By default these properties are set to true, to avoid code breakage with existing code already in production. You can change this default in the LLBLGen Pro designer: in the project settings, change the project setting, in the LLBLGen Pro Runtime Framework subsection, LazyLoadingWithoutResultReturnsNew to false and re-generate your code. The code generator will now generate 'false' / False' for all FieldMappedOnRelationReturnNewIfNotFound flags in all entities which will make sure that if an entity doesn't exist, null / Nothing is returned instead of a new entity.
Be aware that some code can trigger lazy loading while you didn't intent to. Consider Customer and Order which have an 1:n relation (and Order and Customer have a m:1 relation). The following code triggers the fetch of all orders for the myCustomer instance, while that wasn't the intention:
while this code:
myOrder.Customer = myCustomer;
does the same thing, as LLBLGen Pro keeps both sides of a relation in sync, however this line of code doesn't trigger lazy loading.
Lazy loading isn't without downsides, e.g. the SELECT N+1 problem is a real issue with lazy loading where related data is fetched unintented, e.g. in a loop. It might therefore be beneficial to switch off lazy loading completely to avoid running into the downsides of lazy loading.
You can do that by setting the global boolean property
EntityBase.EnableLazyLoading to false. By default this property is set to true
for backwards compatibility (as lazy loading is on by default in SelfServicing). Setting the properties entity.AlwaysFetchFieldMappedOnRelation, e.g.

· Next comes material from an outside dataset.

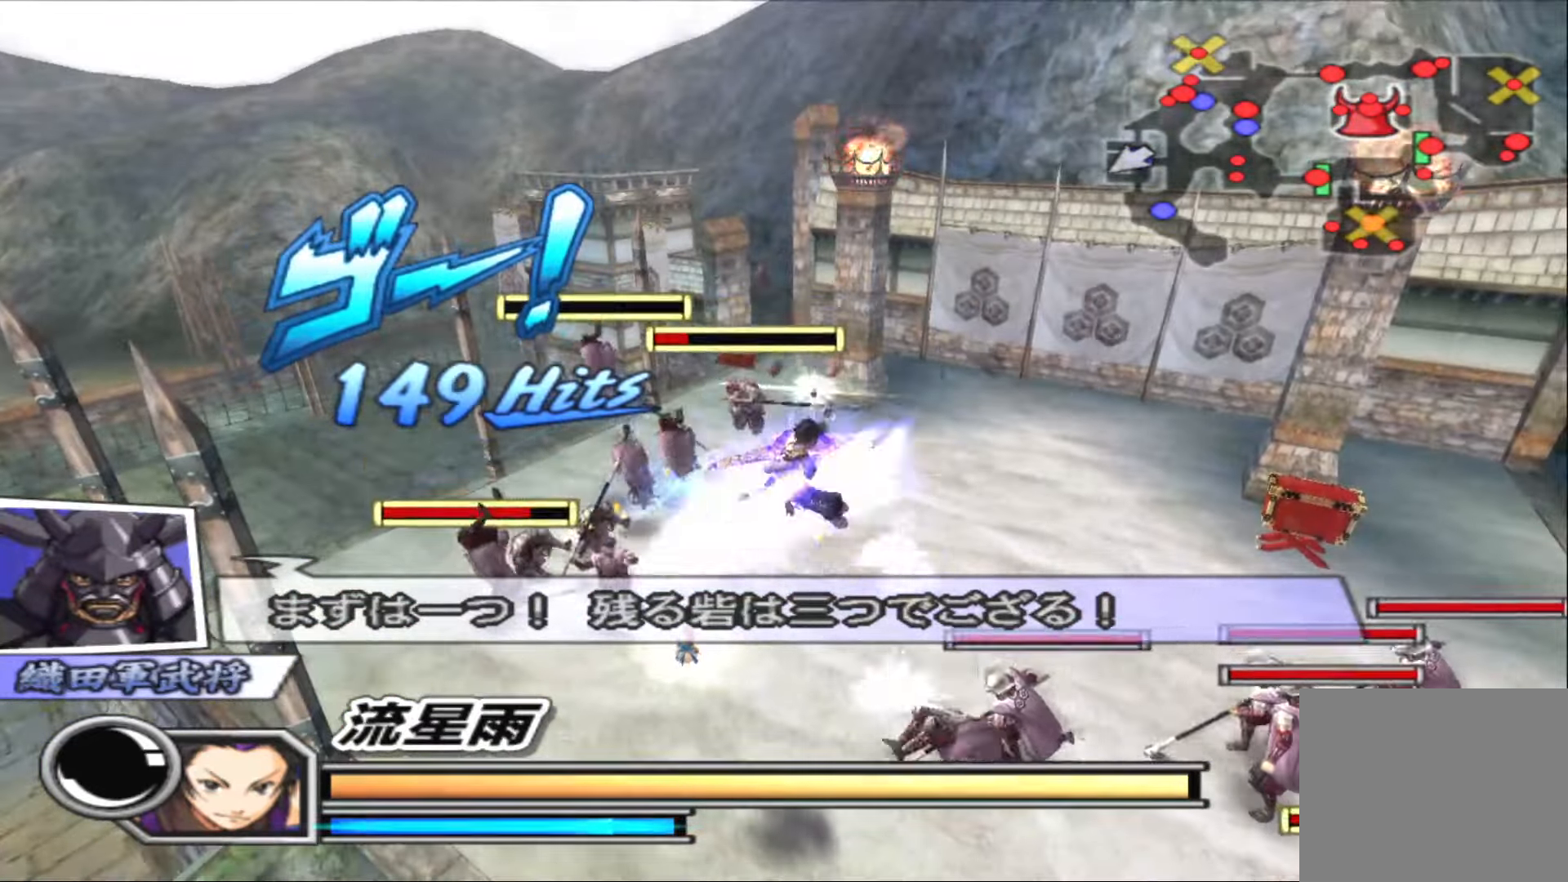
{"buttons": [], "left_stick": "left", "right_stick": "center", "events": [[33, "left_stick", "left"], [67, "TRIANGLE", "down"], [183, "TRIANGLE", "up"], [250, "TRIANGLE", "down"], [350, "TRIANGLE", "up"], [417, "TRIANGLE", "down"], [500, "TRIANGLE", "up"]]}
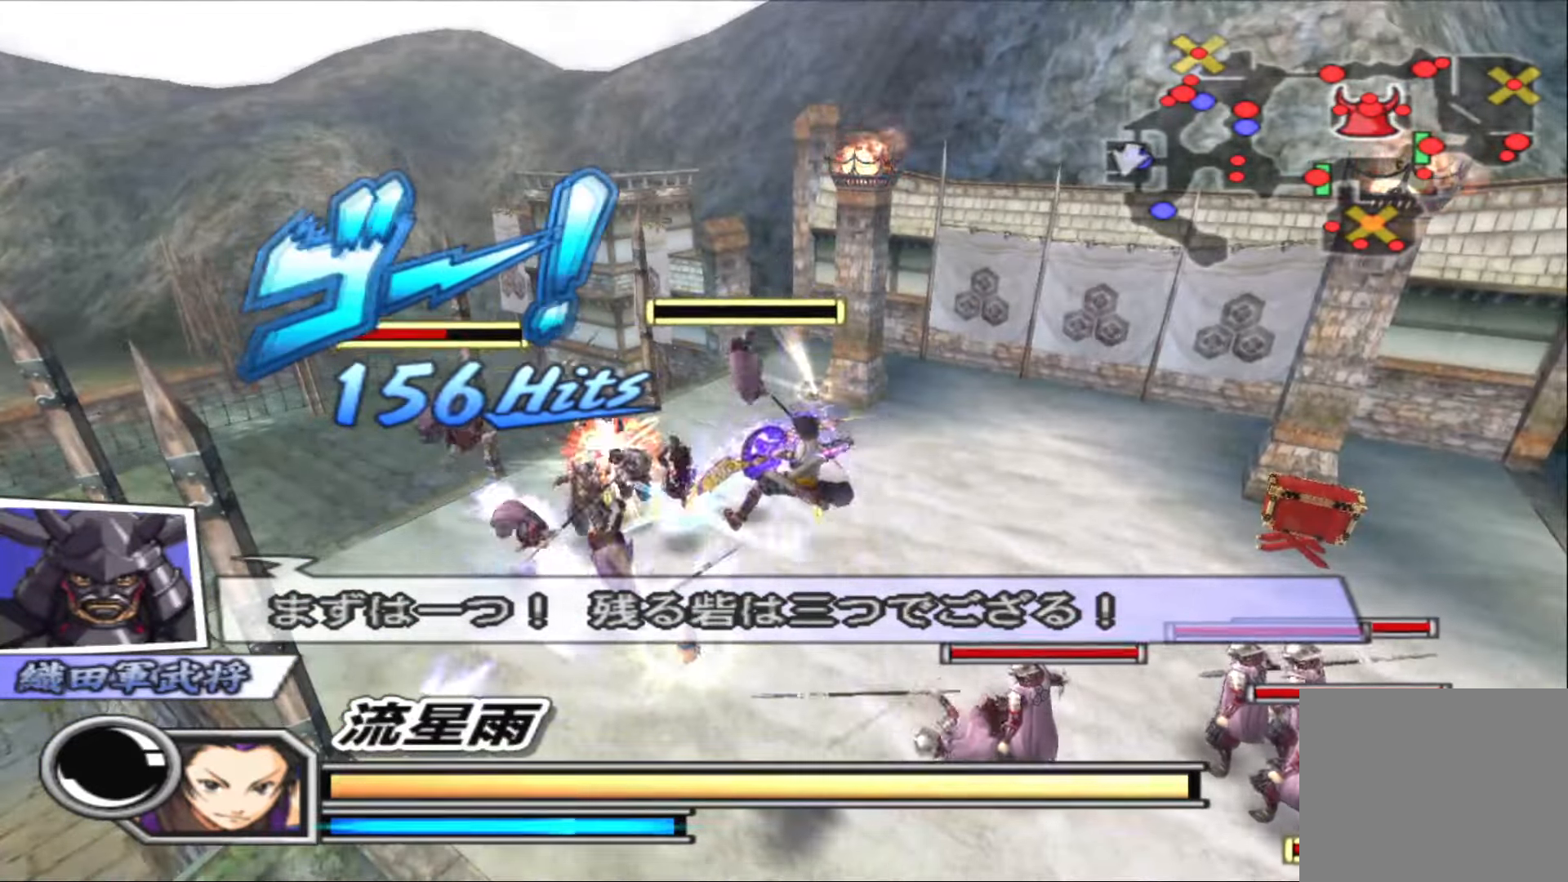
{"buttons": [], "left_stick": "left", "right_stick": "right", "events": [[83, "TRIANGLE", "down"], [183, "TRIANGLE", "up"], [400, "right_stick", "right"], [417, "TRIANGLE", "down"], [483, "TRIANGLE", "up"]]}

myOrder.AlwaysFetchCustomer to true will override this setting. Also passing true for
forceFetch in the methods which implement the
lazy loading feature, the entity.GetSingle/MultiNavigator methods will override this global property.
If you have the setting LazyLoadingWithoutResultReturnsNew set to true in the LLBLGen Pro Runtime Framework settings in the designer, the property
EntityBase.EnableLazyLoading controls the fetch of related data only. So when the property
EntityBase.EnableLazyLoading is set to false (so no lazy loading occurs), accessing a navigator property, e.g.
myOrder.Customer, still returns a new entity if the setting LazyLoadingWithoutResultReturnsNew is set to true.